Institutional Privacy Policy

1. Scope and Application

This Institutional Privacy Policy governs the collection, processing, storage, and protection of personal and institutional data by Connection™ LLC ("the Company"), a legal entity registered in the State of Qatar.

This policy applies to all data subjects who interact with the Company's platforms, services, and communication channels, including website visitors, institutional stakeholders, and engagement requestors.

2. Data Controller

Connection™ LLC, registered at Tornado Tower, Floor 16, West Bay, Doha, State of Qatar, acts as the data controller for all personal data processed through its platforms and services.

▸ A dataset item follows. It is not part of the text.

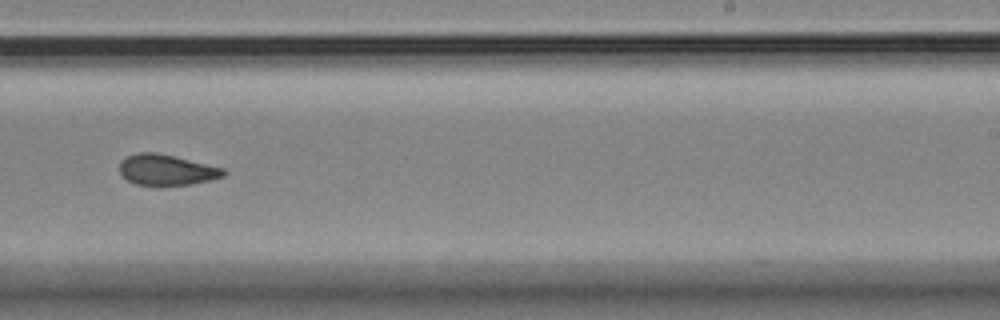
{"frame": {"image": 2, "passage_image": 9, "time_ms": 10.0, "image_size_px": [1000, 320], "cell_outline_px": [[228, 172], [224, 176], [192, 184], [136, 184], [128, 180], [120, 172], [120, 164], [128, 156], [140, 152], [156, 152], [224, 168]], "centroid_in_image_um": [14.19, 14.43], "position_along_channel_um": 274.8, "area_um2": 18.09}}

3. Categories of Data Collected

The Company collects the following categories of data through its engagement request forms and institutional communication channels: full name, organizational affiliation, role or title, email address, message content, and submission metadata (timestamp, language preference).

The Company does not collect sensitive personal data, biometric identifiers, or financial information through its public-facing platforms.

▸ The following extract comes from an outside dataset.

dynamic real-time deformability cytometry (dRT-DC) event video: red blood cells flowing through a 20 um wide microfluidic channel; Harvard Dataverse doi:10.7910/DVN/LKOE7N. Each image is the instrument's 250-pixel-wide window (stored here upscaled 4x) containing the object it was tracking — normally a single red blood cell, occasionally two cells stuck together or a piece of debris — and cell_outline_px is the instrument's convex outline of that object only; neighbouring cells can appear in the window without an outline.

4. Legal Basis for Processing

Data processing is conducted on the following legal bases: legitimate institutional interest in responding to engagement requests; consent provided through voluntary form submission; and compliance with applicable laws and regulations of the State of Qatar.

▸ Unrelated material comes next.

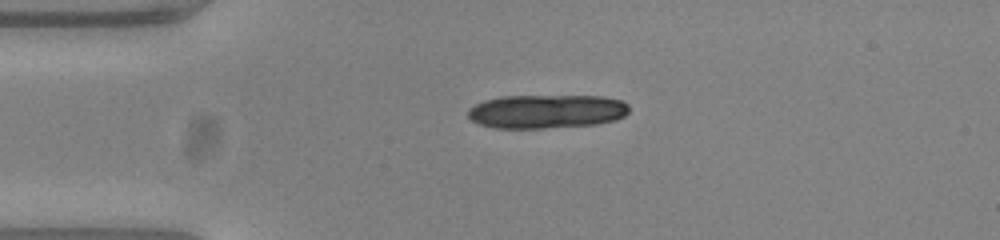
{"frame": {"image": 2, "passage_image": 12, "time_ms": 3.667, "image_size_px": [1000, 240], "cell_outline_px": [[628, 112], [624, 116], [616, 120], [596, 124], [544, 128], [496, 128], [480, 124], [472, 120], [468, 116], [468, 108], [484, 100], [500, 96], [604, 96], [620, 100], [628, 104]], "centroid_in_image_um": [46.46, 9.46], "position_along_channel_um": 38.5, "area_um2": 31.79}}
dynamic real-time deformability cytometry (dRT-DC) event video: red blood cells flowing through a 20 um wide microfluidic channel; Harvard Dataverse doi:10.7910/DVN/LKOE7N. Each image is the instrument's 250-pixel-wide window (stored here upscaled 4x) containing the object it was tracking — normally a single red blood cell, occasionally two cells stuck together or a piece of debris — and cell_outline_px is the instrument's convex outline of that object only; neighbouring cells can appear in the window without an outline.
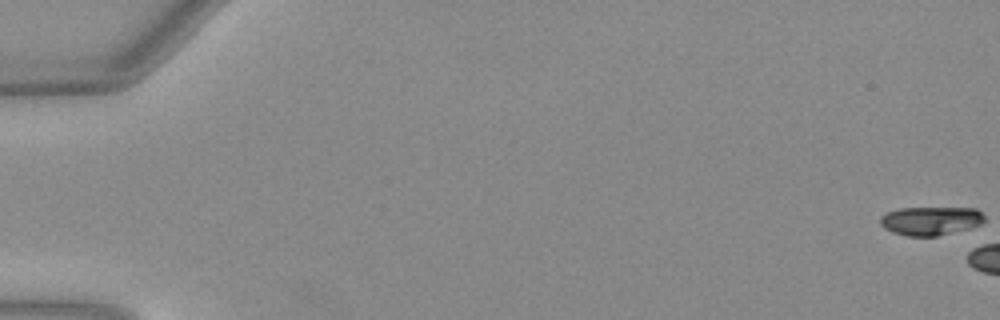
{"species": "Egyptian fruit bat (a non-hibernating species)", "species_latin": "Rousettus aegyptiacus", "temperature_condition": "warm", "stored_images_in_passage": 5, "camera_frame_rate_fps": 3000, "um_per_image_px": 0.085, "animal": {"sex": "female"}, "frame": {"image": 1, "passage_image": 1, "time_ms": 0.0, "image_size_px": [1000, 320], "cell_outline_px": [[984, 220], [980, 224], [968, 228], [936, 236], [908, 236], [892, 232], [884, 228], [880, 224], [880, 216], [888, 212], [900, 208], [976, 208], [984, 216]], "centroid_in_image_um": [79.07, 18.76], "position_along_channel_um": 5.9, "area_um2": 17.22}}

5. Data Hosting and Sovereignty

The Company maintains a data hosting posture aligned with national sovereignty requirements. Data may be hosted within nationally controlled infrastructure or through certified cloud providers that comply with the data protection standards of the State of Qatar.

The Company does not transfer personal data to jurisdictions that lack adequate data protection frameworks without implementing appropriate safeguards.

6. Data Retention

Personal data is retained only for the duration necessary to fulfill the purpose for which it was collected. Engagement request data is retained for a period not exceeding twenty-four (24) months from the date of submission, after which it is securely deleted or anonymized.

7. Data Subject Rights

Data subjects may exercise the following rights by contacting the Company at info@connectionos.ai: right of access to personal data held; right to rectification of inaccurate data; right to erasure of personal data; and right to restriction of processing.

The Company will respond to all data subject requests within thirty (30) calendar days.

8. Security Measures

The Company implements technical and organizational measures to protect personal data against unauthorized access, loss, alteration, or disclosure. These measures include encrypted communications, role-based access controls, and audit logging.

9. Third-Party Processing

The Company may engage third-party service providers for email delivery and infrastructure operations. All third-party processors are subject to contractual obligations that ensure data protection standards consistent with this policy.

10. Amendments

The Company reserves the right to amend this policy. Material changes will be communicated through the Company's website. Continued use of the Company's platforms following such amendments constitutes acceptance of the revised policy.